━━━━━ PASSAGE SHOWN
It's actually possible that her habit of keeping so much about herself secret from everyone could lead directly (psychodynamically) to the paranoid characteristics you've observed: it could be a form of psychic Implosion resulting from her clash with the pseudo-extraversion of North American culture.

I'll mention now also another key aspect of an East-Asian female approach to coupling: That it's her job to "know" intuitively what you want and what pleases you, so she can keep you happy (food, sex & praise, the big 3 and deference)--yet when that doesn't work, her life doesn't add up, and failure is not an option. So shame roars in, and she'd be withdrawn, depressed, and/or angry at you as a result. This may be only approximately accurate--and you've already been showered with quite a bit of the nittygritty of family-nightmares.

Expert:  Dr. Norman Brown replied 1 year ago.

It's 4:30am my EST, but I have to go put my cooked yoghurt into the refrigerator before going to bed. What do you think about my suggestion that you COULD keep the emigration potential open for her (if her visa situation is secure) by waiting until she returns and inviting her into couple counseling with an Asian-American woman (that you'd have to locate in person in your area--I've not seen an Asian-American name among other relationship experts here)? That way she wouldn't just collapse into her home environment because you've brought up relationship problems in writing and her family convinces her to stay with them.
━━━━━━━━━━
◆ **TASK TO COMPLETE**:
Please print the relationship advice passage above in full, word for word.
━━━━━ ENTRIES SUPPLIED
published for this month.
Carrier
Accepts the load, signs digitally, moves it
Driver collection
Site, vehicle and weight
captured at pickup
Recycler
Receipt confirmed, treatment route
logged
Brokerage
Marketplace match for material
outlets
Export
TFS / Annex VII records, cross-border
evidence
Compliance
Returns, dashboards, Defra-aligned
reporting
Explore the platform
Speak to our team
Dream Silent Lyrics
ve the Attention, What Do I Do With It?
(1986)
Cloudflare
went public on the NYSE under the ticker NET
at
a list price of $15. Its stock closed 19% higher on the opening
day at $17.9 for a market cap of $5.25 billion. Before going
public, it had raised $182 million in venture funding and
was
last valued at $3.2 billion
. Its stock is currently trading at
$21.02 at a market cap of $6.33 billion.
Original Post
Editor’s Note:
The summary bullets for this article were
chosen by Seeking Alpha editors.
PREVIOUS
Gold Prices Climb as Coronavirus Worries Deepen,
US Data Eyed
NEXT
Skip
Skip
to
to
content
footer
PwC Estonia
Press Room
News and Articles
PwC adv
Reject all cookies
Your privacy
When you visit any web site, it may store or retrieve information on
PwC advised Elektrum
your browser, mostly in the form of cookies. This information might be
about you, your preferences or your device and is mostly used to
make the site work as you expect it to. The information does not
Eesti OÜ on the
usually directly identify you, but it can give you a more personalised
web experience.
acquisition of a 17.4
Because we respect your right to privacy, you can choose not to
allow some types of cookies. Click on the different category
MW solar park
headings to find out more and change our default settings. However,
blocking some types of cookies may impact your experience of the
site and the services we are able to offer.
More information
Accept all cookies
━━━━━━━━━━
━━━━━ ENTRIES SUPPLIED
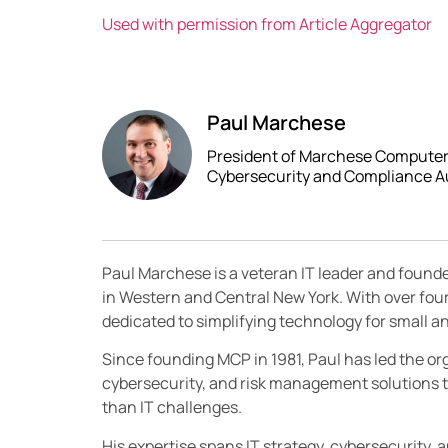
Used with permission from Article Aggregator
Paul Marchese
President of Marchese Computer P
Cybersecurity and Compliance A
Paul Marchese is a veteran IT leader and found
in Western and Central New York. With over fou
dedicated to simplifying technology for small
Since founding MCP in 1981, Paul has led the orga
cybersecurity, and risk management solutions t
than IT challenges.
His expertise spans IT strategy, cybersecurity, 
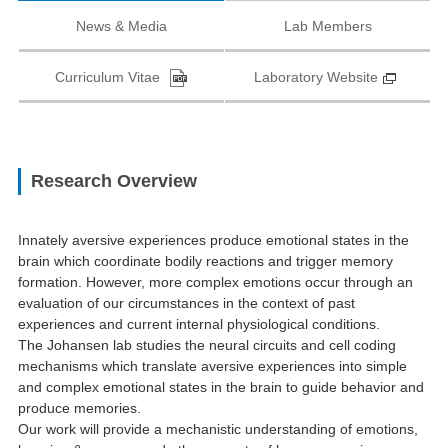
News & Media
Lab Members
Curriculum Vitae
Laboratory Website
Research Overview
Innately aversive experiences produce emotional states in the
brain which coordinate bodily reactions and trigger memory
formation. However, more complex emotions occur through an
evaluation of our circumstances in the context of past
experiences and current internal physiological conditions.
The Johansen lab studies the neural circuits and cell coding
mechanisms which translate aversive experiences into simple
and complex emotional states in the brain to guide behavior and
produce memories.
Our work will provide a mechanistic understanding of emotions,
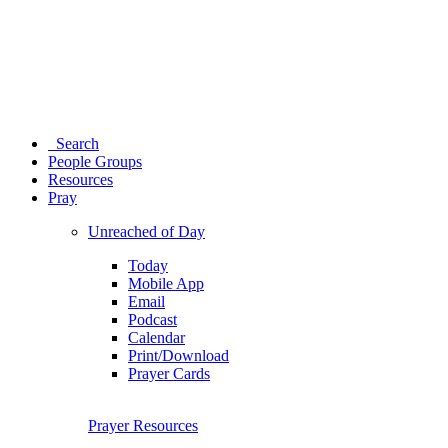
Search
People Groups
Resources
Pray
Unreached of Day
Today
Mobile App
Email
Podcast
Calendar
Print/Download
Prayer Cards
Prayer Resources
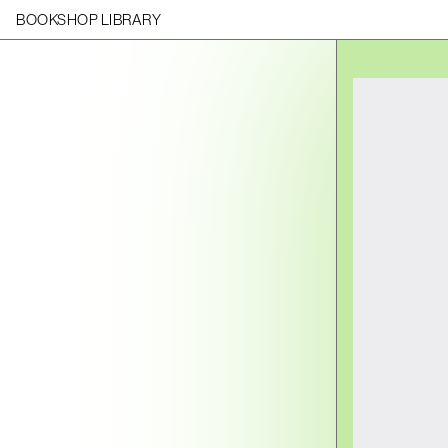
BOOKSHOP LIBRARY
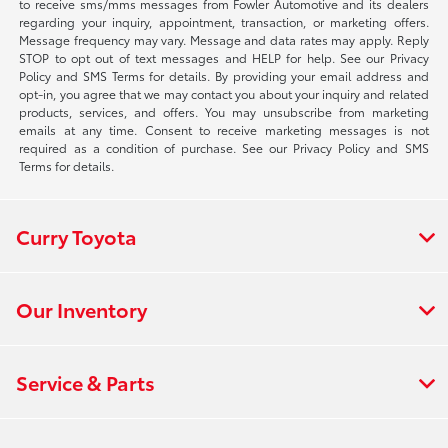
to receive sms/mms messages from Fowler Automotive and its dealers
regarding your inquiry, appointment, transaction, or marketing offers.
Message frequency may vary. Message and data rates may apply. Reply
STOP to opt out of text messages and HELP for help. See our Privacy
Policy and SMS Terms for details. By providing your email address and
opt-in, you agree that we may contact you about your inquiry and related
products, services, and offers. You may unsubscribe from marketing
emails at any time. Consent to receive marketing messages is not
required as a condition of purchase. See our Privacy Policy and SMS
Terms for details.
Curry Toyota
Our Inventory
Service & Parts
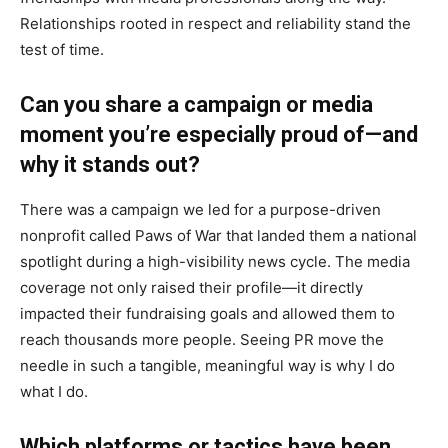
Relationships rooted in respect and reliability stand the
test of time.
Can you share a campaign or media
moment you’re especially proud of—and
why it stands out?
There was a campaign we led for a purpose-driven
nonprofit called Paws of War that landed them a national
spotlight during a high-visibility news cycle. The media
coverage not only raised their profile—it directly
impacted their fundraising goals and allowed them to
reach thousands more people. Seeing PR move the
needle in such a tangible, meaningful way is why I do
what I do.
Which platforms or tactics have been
━━━━━━━━━━
━━━━━ ENTRIES SUPPLIED
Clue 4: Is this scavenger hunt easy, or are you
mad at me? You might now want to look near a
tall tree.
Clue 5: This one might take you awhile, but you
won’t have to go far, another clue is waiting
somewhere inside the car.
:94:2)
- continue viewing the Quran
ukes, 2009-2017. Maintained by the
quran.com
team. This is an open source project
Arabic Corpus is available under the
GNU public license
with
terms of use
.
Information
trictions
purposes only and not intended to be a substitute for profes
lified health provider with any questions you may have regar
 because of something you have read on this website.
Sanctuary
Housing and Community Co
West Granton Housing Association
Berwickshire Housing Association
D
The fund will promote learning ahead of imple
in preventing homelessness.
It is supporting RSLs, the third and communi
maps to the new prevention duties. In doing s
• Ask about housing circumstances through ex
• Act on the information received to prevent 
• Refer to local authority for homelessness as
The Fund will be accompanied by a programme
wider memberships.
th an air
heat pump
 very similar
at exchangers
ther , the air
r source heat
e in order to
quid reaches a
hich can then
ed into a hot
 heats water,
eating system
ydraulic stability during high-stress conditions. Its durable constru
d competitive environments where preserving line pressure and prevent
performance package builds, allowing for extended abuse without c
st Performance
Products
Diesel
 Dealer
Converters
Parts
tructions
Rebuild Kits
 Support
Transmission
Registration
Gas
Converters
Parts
━━━━━━━━━━
◆ **REPLY TO THE TASK**:
It's actually possible that her habit of keeping so much about herself secret from everyone could lead directly (psychodynamically) to the paranoid characteristics you've observed: it could be a form of psychic Implosion resulting from her clash with the pseudo-extraversion of North American culture.

I'll mention now also another key aspect of an East-Asian female approach to coupling: That it's her job to "know" intuitively what you want and what pleases you, so she can keep you happy (food, sex & praise, the big 3 and deference)--yet when that doesn't work, her life doesn't add up, and failure is not an option. So shame roars in, and she'd be withdrawn, depressed, and/or angry at you as a result. This may be only approximately accurate--and you've already been showered with quite a bit of the nittygritty of family-nightmares.

Expert:  Dr. Norman Brown replied 1 year ago.

It's 4:30am my EST, but I have to go put my cooked yoghurt into the refrigerator before going to bed. What do you think about my suggestion that you COULD keep the emigration potential open for her (if her visa situation is secure) by waiting until she returns and inviting her into couple counseling with an Asian-American woman (that you'd have to locate in person in your area--I've not seen an Asian-American name among other relationship experts here)? That way she wouldn't just collapse into her home environment because you've brought up relationship problems in writing and her family convinces her to stay with them.